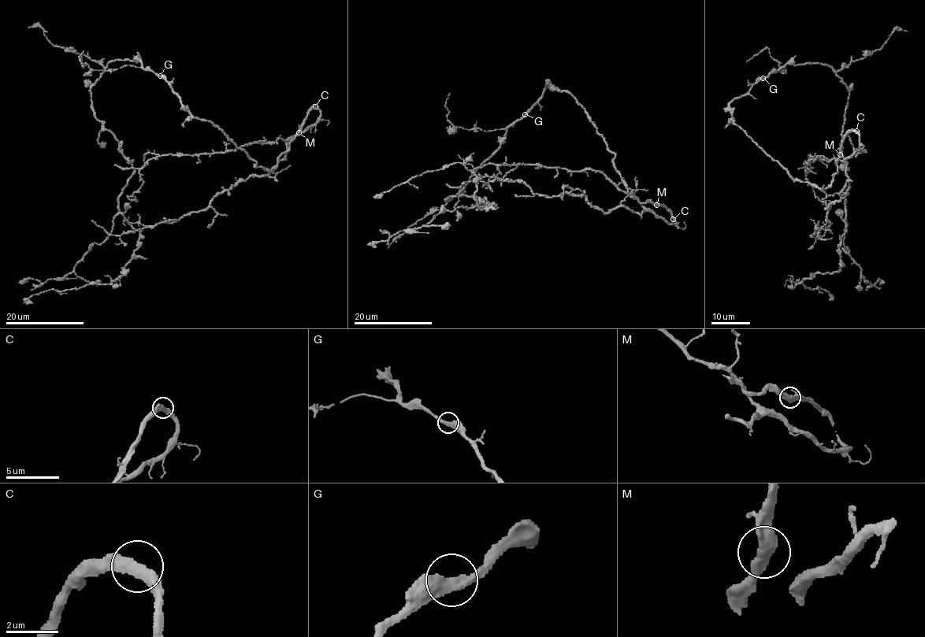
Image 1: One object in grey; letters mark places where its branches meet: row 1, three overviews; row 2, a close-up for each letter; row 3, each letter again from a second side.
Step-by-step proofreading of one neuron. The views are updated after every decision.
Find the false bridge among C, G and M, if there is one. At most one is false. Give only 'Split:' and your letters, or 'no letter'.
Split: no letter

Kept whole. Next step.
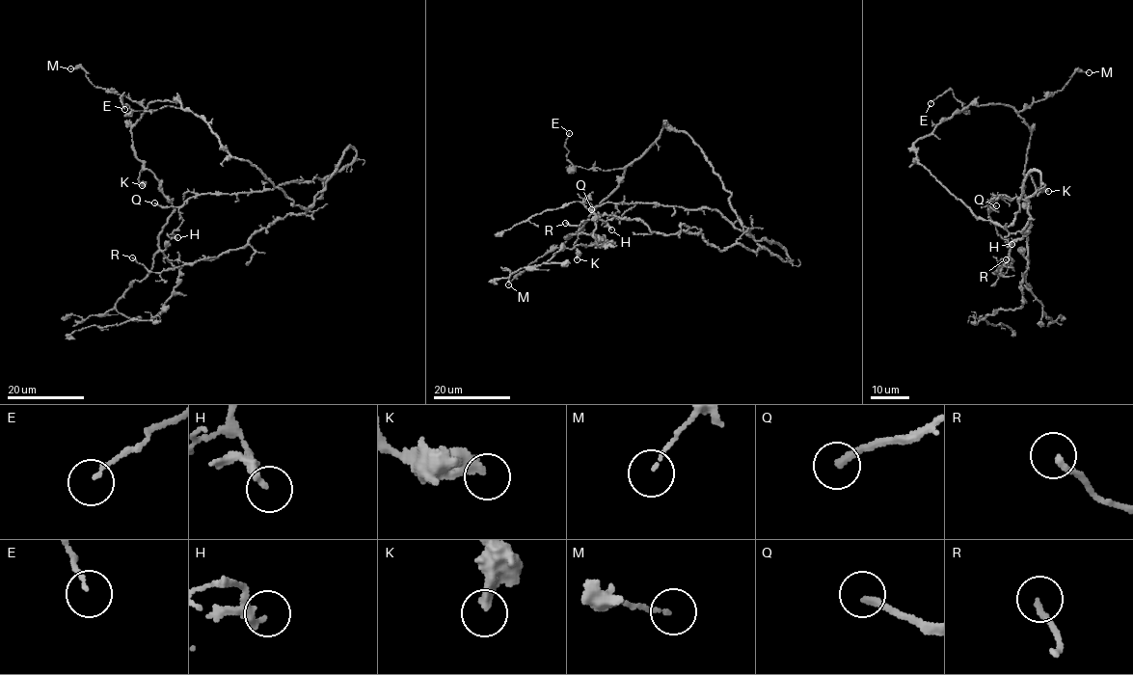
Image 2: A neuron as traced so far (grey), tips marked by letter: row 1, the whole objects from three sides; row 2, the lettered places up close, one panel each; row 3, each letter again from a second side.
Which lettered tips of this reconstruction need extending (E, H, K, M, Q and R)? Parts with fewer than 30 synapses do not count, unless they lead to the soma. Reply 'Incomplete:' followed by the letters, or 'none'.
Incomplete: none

******

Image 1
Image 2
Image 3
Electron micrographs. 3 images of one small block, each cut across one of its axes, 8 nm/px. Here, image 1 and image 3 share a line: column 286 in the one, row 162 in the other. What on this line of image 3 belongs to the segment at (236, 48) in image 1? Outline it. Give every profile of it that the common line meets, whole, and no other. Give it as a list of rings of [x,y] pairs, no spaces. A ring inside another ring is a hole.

******

» Assigned task:
Report only how many lines above include "from".

» Answer area:
2